Authorities in Shanghai have ordered schoolchildren indoors and halted all construction as China's financial hub suffered one its worst bouts of air pollution.

Visibility was reduced to a few dozen metres, while flights were delayed and the city's spectacular skyline was obscured.

The financial district was shrouded in a yellow haze, and noticeably fewer people walked the city's streets. Vehicle traffic also was thinner, as authorities pulled 30% of government vehicles from the roads. They also banned fireworks and public sporting events.

"I feel like I'm living in clouds of smog," said Zheng Qiaoyun, a local resident who kept her six-month-old son at home. "I have a headache, I'm coughing, and it's hard to breathe on my way to my office."

Shanghai's concentration of tiny, harmful PM 2.5 particles reached 602.5 micrograms per cubic metre on Friday, an extremely hazardous level that was the highest since the city began recording such data last December. That compares with the World Health Organisation's safety guideline of 25 micrograms.

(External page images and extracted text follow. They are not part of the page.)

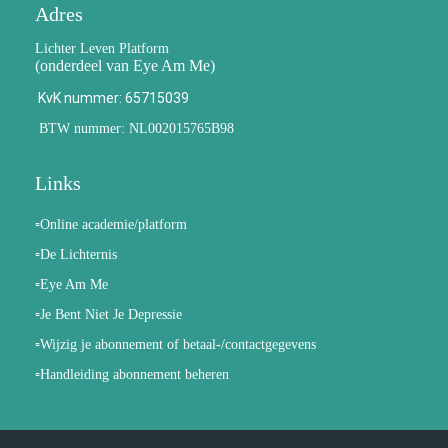
Adres
Lichter Leven Platform
(onderdeel van Eye Am Me)
KvK nummer: 65715039
BTW nummer: NL002015765B98
Links
▫️Online academie/platform
▫️De Lichternis
▫️Eye Am Me
▫️Je Bent Niet Je Depressie
▫️Wijzig je abonnement of betaal-/contactgegevens
▫️Handleiding abonnement beheren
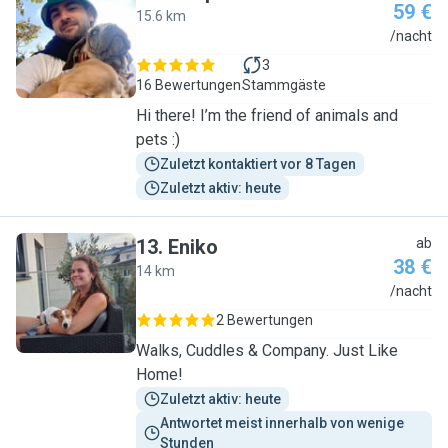
59 €
15.6 km
P
/nacht
3
16 Bewertungen
Stammgäste
Hi there! I’m the friend of animals and
pets :)
Zuletzt kontaktiert vor 8 Tagen
Zuletzt aktiv: heute
13
.
Eniko
ab
38 €
14 km
E
/nacht
2 Bewertungen
Walks, Cuddles & Company. Just Like
Home!
Zuletzt aktiv: heute
Antwortet meist innerhalb von wenige 
Stunden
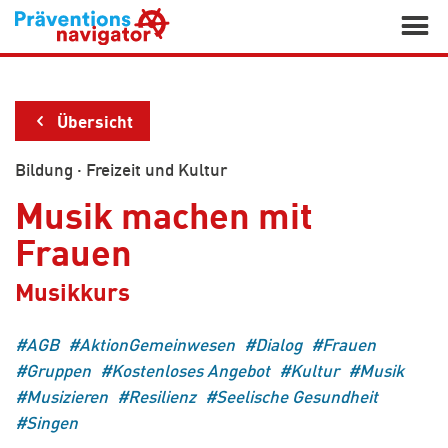

Übersicht
Bildung
·
Freizeit und Kultur
Musik machen mit
Frauen
Musikkurs
AGB
AktionGemeinwesen
Dialog
Frauen
Gruppen
Kostenloses Angebot
Kultur
Musik
Musizieren
Resilienz
Seelische Gesundheit
Singen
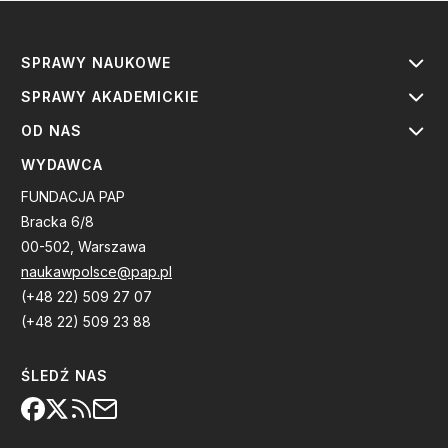
SPRAWY NAUKOWE
SPRAWY AKADEMICKIE
OD NAS
WYDAWCA
FUNDACJA PAP
Bracka 6/8
00-502, Warszawa
naukawpolsce@pap.pl
(+48 22) 509 27 07
(+48 22) 509 23 88
ŚLEDŹ NAS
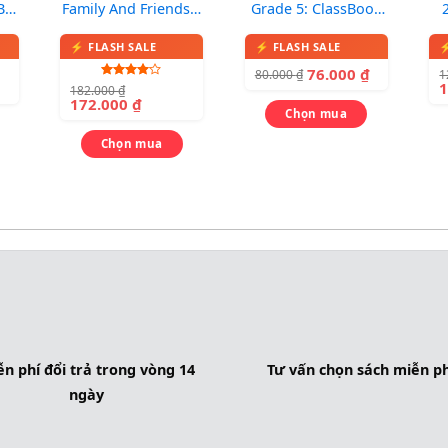
B2
Family And Friends 1
Grade 5: ClassBook
– 2nd Edition
(Lớp 5)
bo
(Classbook +
76.000
₫
1
80.000
₫
Workbook) – In màu,
Được
182.000
₫
kèm CD
xếp hạng
172.000
₫
4.00
5
Chọn mua
sao
Chọn mua
n phí đổi trả trong vòng 14
Tư vấn chọn sách miễn ph
ngày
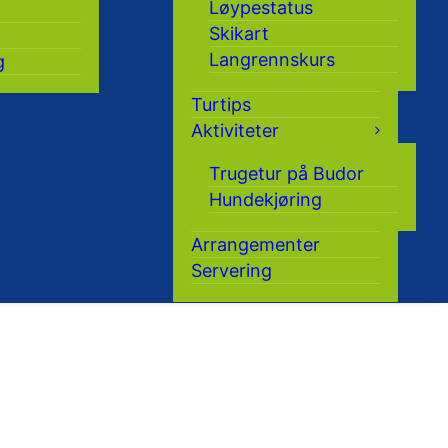
Løypestatus
Skikart
Langrennskurs
g
Turtips
Aktiviteter
Trugetur på Budor
Hundekjøring
Arrangementer
Servering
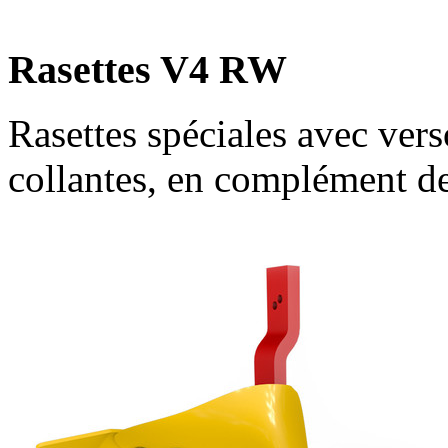
Rasettes V4 RW
Rasettes spéciales avec verso
collantes, en complément d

The dirty air that has gripped Shanghai and its neighbouring provinces for days is attributed to coal burning, car exhausts, factory pollution and weather patterns, and is a stark reminder that pollution is a serious challenge in China.

Beijing, the capital, has seen extremely heavy smog several times over the past year. In the far north-eastern city of Harbin, some monitoring sites reported PM 2.5 rates up to 1,000 micrograms per cubic metre in October, when the winter heating season kicked off.

The environmental group Greenpeace said slow-moving and low-hanging air masses had carried factory emissions from Jiangsu, Anhui and Shandong provinces to Shanghai. But it said the root problem lies with the excessive industrial emissions in the region, including Zhejiang province to the south.